23日カンファの感想

 23日のカンファは「多文化主義とグローバル正義」がテーマだったんだけど、中身は「グローバル不正義のなかの多文化主義」「植民地主義の最終型としての多文化主義」という感じだった。

 話はいろいろあったので、全部はいえないし、全部は覚えていないのだけど、とりあえず「正義」の「倫理」をグローバル規模で構築するのは無理か、不可能に近いというのが再確認されるという残念なことがわかったと思う。

「そんなの最初からわかっている。」と思う人が大勢だろう。しかし、それでもあえて「正義」について話そうして、この企画が進んでいたわけだけども、どうも「不正義の横行」の羅列になった感が否めない。
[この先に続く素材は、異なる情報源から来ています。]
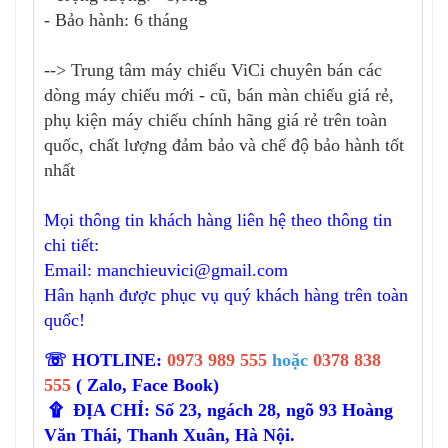
- Bảo hành: 6 tháng
--> Trung tâm máy chiếu ViCi chuyên bán các
dòng máy chiếu mới - cũ, bán màn chiếu giá rẻ,
phụ kiện máy chiếu chính hãng giá rẻ trên toàn
quốc, chất lượng đảm bảo và chế độ bảo hành tốt
nhất
Mọi thông tin khách hàng liên hệ theo thông tin
chi tiết:
Email:
manchieuvici@gmail.com
Hân hạnh được phục vụ quý khách hàng trên toàn
quốc!
☏ HOTLINE:
0973 989 555
hoặc
0378 838
555
( Zalo, Face Book)
۩ ĐỊA CHỈ: Số 23, ngách 28, ngõ 93 Hoàng
Văn Thái, Thanh Xuân, Hà Nội.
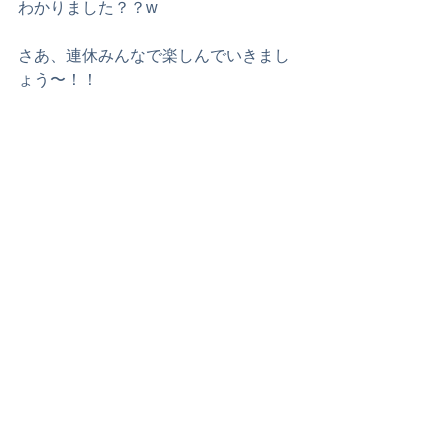
わかりました？？w 
さあ、連休みんなで楽しんでいきまし
ょう〜！！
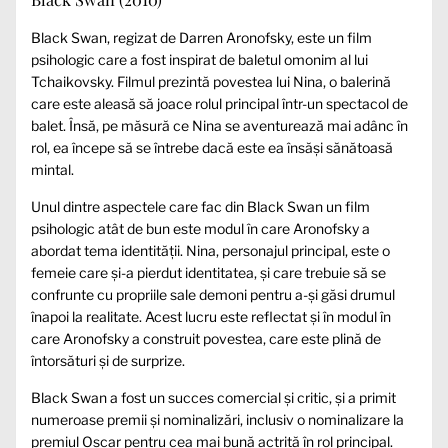
Black Swan, regizat de Darren Aronofsky, este un film
psihologic care a fost inspirat de baletul omonim al lui
Tchaikovsky. Filmul prezintă povestea lui Nina, o balerină
care este aleasă să joace rolul principal într-un spectacol de
balet. Însă, pe măsură ce Nina se aventurează mai adânc în
rol, ea începe să se întrebe dacă este ea însăși sănătoasă
mintal.
Unul dintre aspectele care fac din Black Swan un film
psihologic atât de bun este modul în care Aronofsky a
abordat tema identității. Nina, personajul principal, este o
femeie care și-a pierdut identitatea, și care trebuie să se
confrunte cu propriile sale demoni pentru a-și găsi drumul
înapoi la realitate. Acest lucru este reflectat și în modul în
care Aronofsky a construit povestea, care este plină de
întorsături și de surprize.
Black Swan a fost un succes comercial și critic, și a primit
numeroase premii și nominalizări, inclusiv o nominalizare la
premiul Oscar pentru cea mai bună actriță în rol principal.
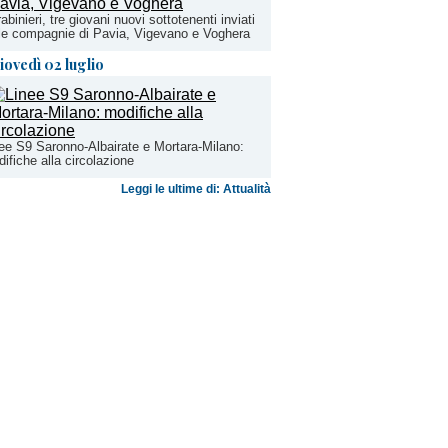
abinieri, tre giovani nuovi sottotenenti inviati
le compagnie di Pavia, Vigevano e Voghera
iovedì 02 luglio
ee S9 Saronno-Albairate e Mortara-Milano:
ifiche alla circolazione
Leggi le ultime di: Attualità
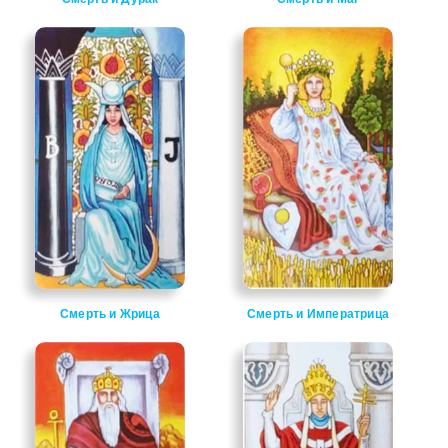
Смерть и Жрица
Смерть и Императрица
 それは「正義」を主張しながらも、「分配の正義」をどうにか「不正義」にならない程度にくいとどめるコミュニティや社会のモデルを提唱しようとする「提案型社会」の報告がなかったからだと思う。

 まあ厳密に言うとあったのだが、かなり大きな部分のセンやロールズのモデルだけ提案されて、それをみんなで考えようっていわれても、「いやあー、で、あなたはどう思っているの?」と返事するしかないのですね。

 私は経済学はまったく無知なので、この辺の議論はできないのだが、少なくともいえることは、ある個人や権力者がどういう行動規範に基づいて経済活動、権力者なら制度的な政策の推進も含めた活動をしているのかということ(人類学でいう「モラルエコノミー」の部分かな?)、それによってその個体がどのような社会関係を結んで、それがどういう形態のコミュニティなり、社会になっているのかを具体的にはなしてもらわんと、意味がないし、「正義」の議論にはならない。

 また逆説的に(これは少々ディルケーム的なモデルだが)社会や集団、コミュニティーがどのような行動規範、社会関係の形成する上での重視する価値規範をもっていて、構成員にどうそれを押し付けて、構成員がどのようにそのモデル規範を再生産していくか。その「モデル」を提示してもらわないと困るということである。

 そして、「モラル」基準の成立過程をグローバルに国境を越えたものとして考える必然性があるということでしょう。

 なぜオーストラリアではジョン・ハワードが首相になったのか?
 なぜフィリピンは移住労働者の人権保障を世界に求めるのか?
 なぜキューバが再評価されているのか?


 カンファを終え、お世話になっているある社会学者のブログをみて思うのは、やっぱこういう広い意味でのモラルエコノミーをみる力は社会学者のほうが上かなっと思った。

 そうなると経済学そのものの価値を問い直す時期がもうとっくに来ているのではないかと思うんだけどどうなんですかね?

 来年のカンファは経済学に強い社会学者入らないと絶対にだめだと思った。